Researchers use multiple lasers to create reproducible coherent light structures at wavelength level

Scientists from Japan have employed theoretical calculations to model the optical radiation force distribution induced by an arbitral light pattern including an interference pattern. Based on the simulations, they were able to fabricate nano-sized structures in array that may lead to new optical devices, such as chirality sensors.

The ability to manipulate physical objects, such as spacecraft, with beams of light has been a staple of science fiction novels and television shows. However, due to its usefulness in fabricating and handling nanotech devices, scientists have been working to make it a reality, albeit on much smaller scales. Optical array structures can be formed by multiple laser pulses, but the reproducibility deteriorates based on fluctuations in positioning and power of the laser. A more reliable method is needed for create any desired small pattern.

Now, a team of researchers from the Institute of Laser Engineering at Osaka University showed optical radiation force distribution induced by an interference patterns created by multiple lasers fired at the same time can be calculated using computer simulations. This allows for reproducible coherent structures to be produced accurately at the wavelength level. Under the light structures, the optical radiation pressure was computed using a cylindrical coordinate system, but by reconstructing the simulation code using a Cartesian coordinate system, the team was able to handle any given light intensity distribution.

"Simulating the optical radiation pressure distribution in a dielectric irradiated with an arbitrary light intensity pattern is now possible," says Yoshiki Nakata, first author of the study published in Scientific Reports.

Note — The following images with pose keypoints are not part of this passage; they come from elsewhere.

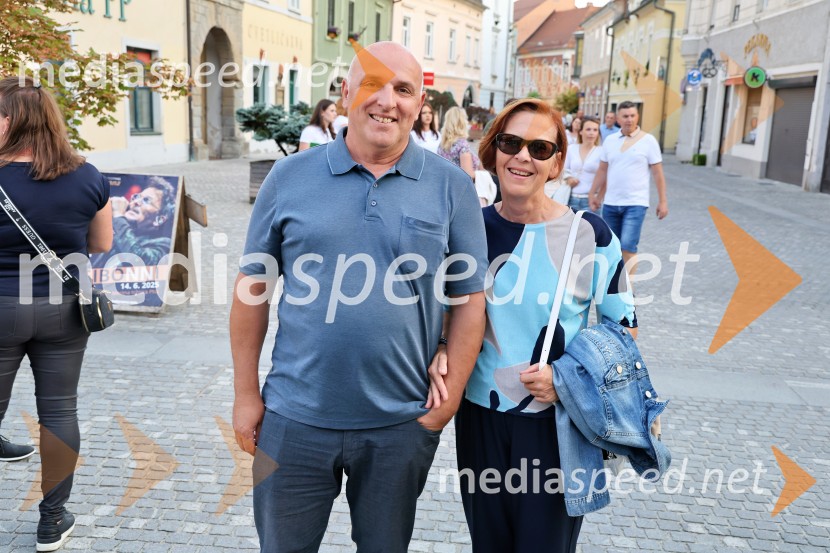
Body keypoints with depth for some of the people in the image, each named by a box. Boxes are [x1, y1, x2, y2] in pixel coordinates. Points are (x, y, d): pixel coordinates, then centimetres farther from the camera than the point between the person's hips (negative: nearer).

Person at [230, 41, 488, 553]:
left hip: (402, 424, 0)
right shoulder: (290, 176, -3)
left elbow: (469, 300, -1)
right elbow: (253, 288, 2)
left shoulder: (452, 187, -4)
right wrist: (246, 393, 2)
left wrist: (449, 401, -5)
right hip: (295, 419, 1)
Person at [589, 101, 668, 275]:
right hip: (610, 203, 4)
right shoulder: (609, 140, 6)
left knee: (628, 246, -15)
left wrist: (663, 201, -4)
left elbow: (658, 173, -2)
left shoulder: (648, 141, -3)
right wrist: (593, 193, 11)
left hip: (636, 204, -4)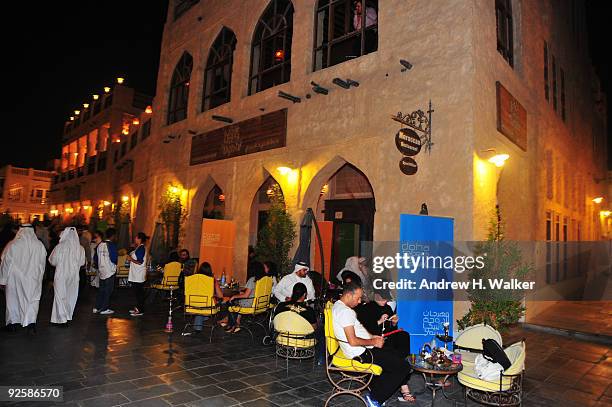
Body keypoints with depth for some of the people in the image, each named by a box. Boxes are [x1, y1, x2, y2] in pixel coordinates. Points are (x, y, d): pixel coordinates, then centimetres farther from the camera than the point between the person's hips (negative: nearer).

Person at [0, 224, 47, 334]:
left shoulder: (12, 245, -11)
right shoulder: (40, 245, -8)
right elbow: (42, 264, 2)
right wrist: (39, 277, 15)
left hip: (14, 279, 0)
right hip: (33, 279, 0)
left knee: (13, 299, 18)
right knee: (32, 300, 6)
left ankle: (11, 322, 28)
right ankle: (31, 322, -10)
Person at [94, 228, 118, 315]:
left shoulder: (100, 244, 4)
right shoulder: (112, 245, -17)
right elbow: (114, 259, -20)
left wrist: (98, 266, 20)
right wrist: (115, 263, 1)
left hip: (101, 271, 7)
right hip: (110, 271, -7)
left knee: (101, 289, 16)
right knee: (108, 290, 3)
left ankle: (97, 307, 21)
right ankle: (104, 309, 8)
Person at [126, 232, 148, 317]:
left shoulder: (141, 248, -17)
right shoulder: (139, 248, 15)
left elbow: (140, 262, -21)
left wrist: (131, 259, -14)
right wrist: (130, 258, 11)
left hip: (139, 275, -10)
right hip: (135, 274, 10)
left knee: (139, 292, -4)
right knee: (136, 291, 16)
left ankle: (140, 310, 2)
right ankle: (138, 307, 26)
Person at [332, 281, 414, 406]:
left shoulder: (338, 306, 11)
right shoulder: (345, 311, -22)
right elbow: (353, 341, -26)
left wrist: (371, 336, 13)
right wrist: (373, 342, -13)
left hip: (364, 349, 11)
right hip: (362, 353, -11)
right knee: (404, 366, -11)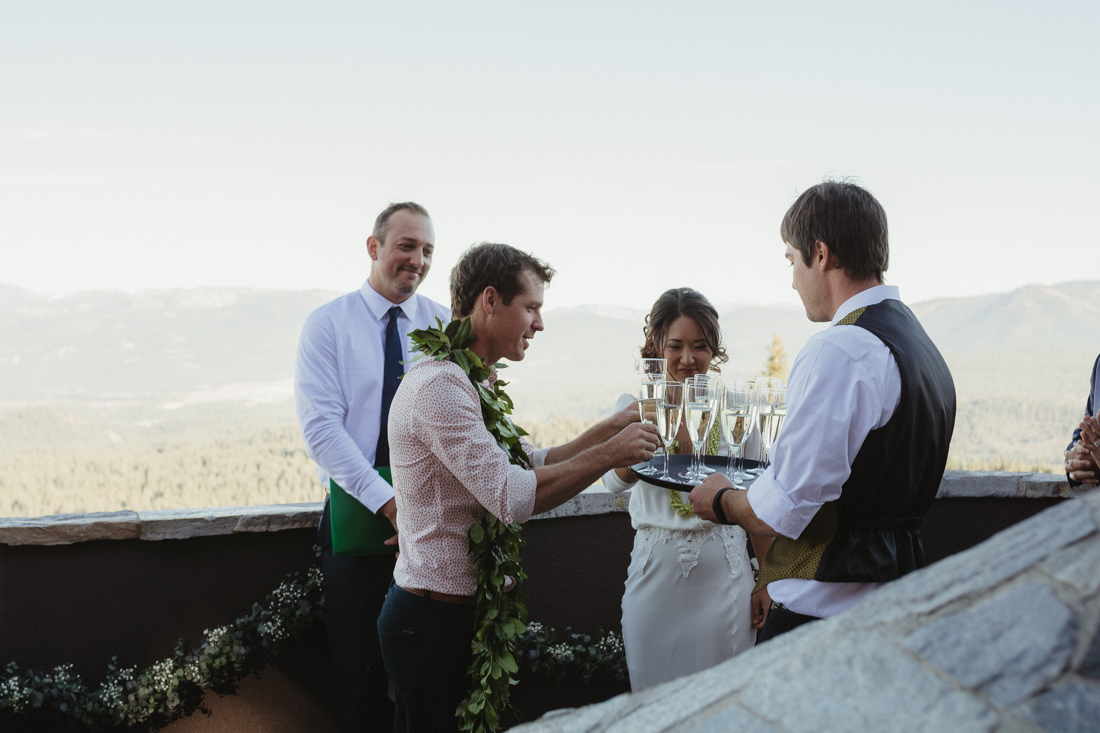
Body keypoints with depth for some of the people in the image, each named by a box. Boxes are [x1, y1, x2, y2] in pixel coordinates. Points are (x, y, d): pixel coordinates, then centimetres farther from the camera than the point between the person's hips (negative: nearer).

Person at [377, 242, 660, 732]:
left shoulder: (467, 383, 16)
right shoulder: (439, 385, -20)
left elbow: (532, 465, 16)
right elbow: (511, 496, -27)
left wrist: (611, 429, 9)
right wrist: (609, 455, -19)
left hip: (459, 612, 10)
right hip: (434, 619, -10)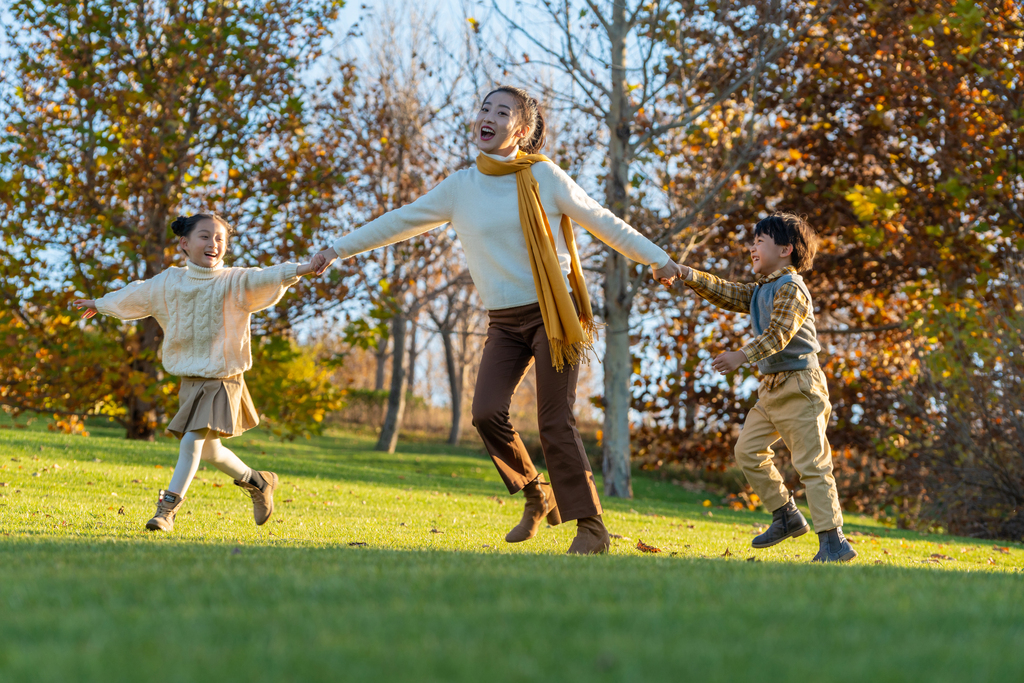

As an illustration, optical radiation force distributions for the fabrication of a device with chiral—or helical—features was simulated. A chiral structure can be formed by the optical radiation force induced using circularly polarized light. These structures are expected to be used for light control devices and molecular chirality detection devices. In this case, a diffractive optical element split a single circularly-polarized laser into either four or six coherent beams, which then interfered with each other to produce the final pattern.

Simulations of the optical radiation force distribution created by the interference pattern were carried out to clarify the conditions for the formation of chiral structures in array. "Consistent with our theoretical calculations, a 6-beam interference pattern could create chiral structures, but a 4-beam interference pattern could not," says author Yuki Kosaka.

In addition to chiral structures produced this way, similar interference patterns might also be used for the creation of other two-dimensional or three-dimensional nano-periodic structures.